Other specific measures include starting broad-spectrum antibiotic treatment early if associated infection is suspected, and treating any other specific triggers discovered (2,12,14,16).

Patients with myxedema coma have an increased risk of bleeding due to an acquired Von Willebrand syndrome type 1 and a decrease in factors V, VII, VIII, IX, and X (34).

Prognosis

The prognosis for patients with myxedema coma is difficult to define because of the small number of cases reported in the literature. The prognosis, however, remains poor with a reported mortality between 20% and 50%. In-hospital mortality was 29.5% among 149 adult patients with myxedema coma identified between 2010-2013 through a national inpatient database in Japan (35). Even with early diagnosis and treatment of myxedema coma, the mortality rate varies between low (20-25%) and high (60%) in different reports in the presence of advanced intensive support care. Factors associated with a poor prognosis include advanced age, bradycardia and persistent hypothermia (36-38).

Conclusion

Myxedema coma is an endocrine emergency resulting from thyroid hormone dysregulation, usually coupled with an acute illness as a precipitant. The presumptive diagnosis of myxedema coma is primarily clinical with supportive evidence from thyroid function tests. Adult patients typically present with altered mental status, confusion, lethargy and myxedema. It may be missed as the precipitating conditions leading to decompensation of hypothyroidism may include sepsis, cardiac failure, metabolic and electrolyte disorders. The most important elements in the treatment of myxedema coma are early recognition, thyroid hormone replacement, hydrocortisone and appropriate supportive care. It is also essential to identify and treat the condition precipitating the coma. Early disease diagnosis and advancements in intensive care support have reduced the mortality rate. The prognosis seems to be better in children and adolescents compared to adults (18.1% vs. 29.5% as per the inpatient database of Japanese patients with myxedema coma) (Table 4).

Table 4.

Key points for myxedema coma (decompensated hypothyroidism) in children and adolescents.

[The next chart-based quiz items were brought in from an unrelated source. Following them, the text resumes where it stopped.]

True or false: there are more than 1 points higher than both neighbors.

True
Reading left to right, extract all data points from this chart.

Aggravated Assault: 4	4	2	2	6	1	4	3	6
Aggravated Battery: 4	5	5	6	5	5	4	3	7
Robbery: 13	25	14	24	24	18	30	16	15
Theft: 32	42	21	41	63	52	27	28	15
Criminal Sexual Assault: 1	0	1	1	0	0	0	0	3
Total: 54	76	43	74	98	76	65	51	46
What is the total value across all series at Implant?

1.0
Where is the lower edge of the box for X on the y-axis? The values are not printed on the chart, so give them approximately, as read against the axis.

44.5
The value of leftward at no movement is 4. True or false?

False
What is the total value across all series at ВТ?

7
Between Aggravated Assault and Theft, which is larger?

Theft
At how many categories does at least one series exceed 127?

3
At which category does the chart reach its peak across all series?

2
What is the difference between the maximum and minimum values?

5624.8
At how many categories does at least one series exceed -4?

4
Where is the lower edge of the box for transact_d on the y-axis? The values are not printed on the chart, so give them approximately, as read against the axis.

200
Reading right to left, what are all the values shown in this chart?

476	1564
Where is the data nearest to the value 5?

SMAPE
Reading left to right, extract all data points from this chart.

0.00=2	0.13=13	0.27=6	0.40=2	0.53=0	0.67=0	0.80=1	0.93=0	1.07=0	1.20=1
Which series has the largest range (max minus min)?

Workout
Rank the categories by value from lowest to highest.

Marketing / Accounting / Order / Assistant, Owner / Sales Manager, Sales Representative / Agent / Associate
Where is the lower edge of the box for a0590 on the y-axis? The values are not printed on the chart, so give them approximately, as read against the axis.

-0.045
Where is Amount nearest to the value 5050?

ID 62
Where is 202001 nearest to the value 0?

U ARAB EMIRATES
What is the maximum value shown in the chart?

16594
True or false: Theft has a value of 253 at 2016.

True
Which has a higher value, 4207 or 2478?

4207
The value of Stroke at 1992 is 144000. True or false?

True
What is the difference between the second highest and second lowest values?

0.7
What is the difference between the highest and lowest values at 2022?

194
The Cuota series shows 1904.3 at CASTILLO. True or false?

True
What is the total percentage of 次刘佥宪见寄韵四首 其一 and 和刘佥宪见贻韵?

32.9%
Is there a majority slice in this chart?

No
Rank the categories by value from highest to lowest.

Decompensated hypothyroidism, formerly known as myxedema coma, represents the most extreme clinical expression of severe primary or secondary hypothyroidism. The diagnosis is primarily clinical with supportive evidence of abnormal thyroid function tests. The clinical diagnosis, in some cases, can be difficult especially in patients with other associated complications. Myxedema coma can develop in hypothyroid children with slightly low free T4 level. Treatment consists of thyroid hormone replacement, correction of electrolyte abnormalities, passive rewarming, treatment of infections, respiratory and hemodynamic support, and administration of stress-dose glucocorticoids. Prognosis seems to be better in children and adolescents compared to adults.